### Records supplied
■ ■ ■ ■

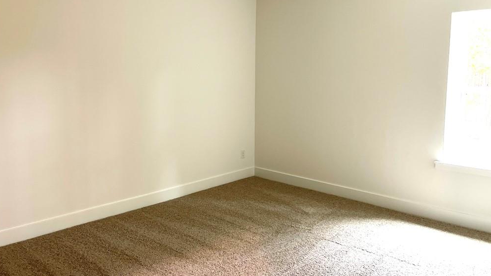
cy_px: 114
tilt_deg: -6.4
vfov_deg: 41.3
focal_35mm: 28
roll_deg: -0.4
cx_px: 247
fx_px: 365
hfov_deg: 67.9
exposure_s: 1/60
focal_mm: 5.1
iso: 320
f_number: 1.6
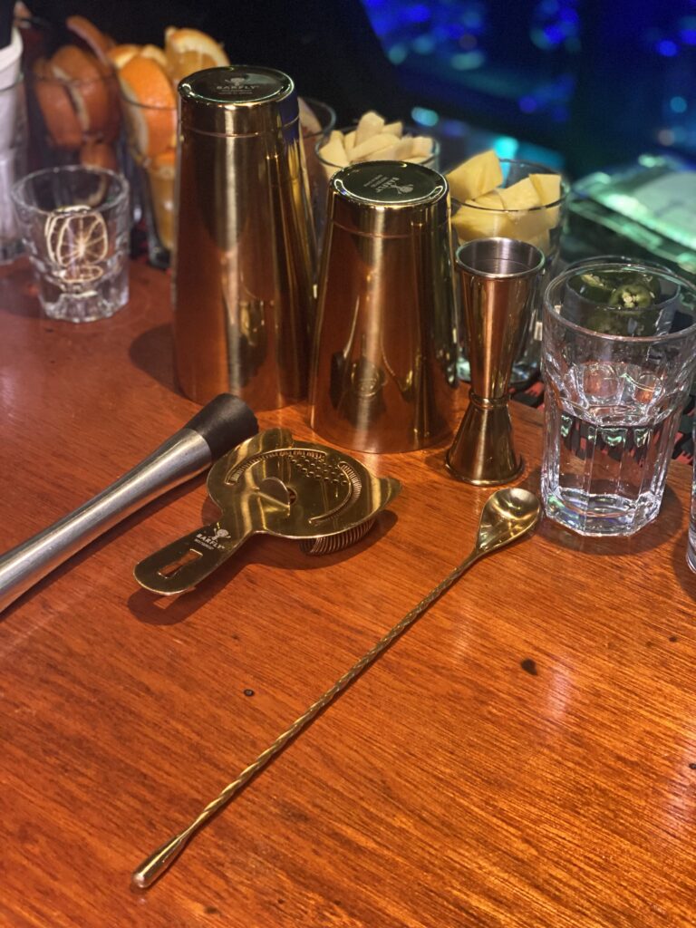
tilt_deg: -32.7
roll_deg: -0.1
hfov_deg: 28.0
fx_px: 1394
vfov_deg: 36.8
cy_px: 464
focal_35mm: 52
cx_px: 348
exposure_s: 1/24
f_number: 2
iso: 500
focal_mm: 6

■ ■ ■ ■

### Work instruction
From the line holding "f_number: 1.6" to the last line of the listing, please output each line exactly as it stands. Pictures stay out of the copy.

### Your response
f_number: 1.6
tilt_deg: -32.7
roll_deg: -0.1
hfov_deg: 28.0
fx_px: 1394
vfov_deg: 36.8
cy_px: 464
focal_35mm: 52
cx_px: 348
exposure_s: 1/24
f_number: 2
iso: 500
focal_mm: 6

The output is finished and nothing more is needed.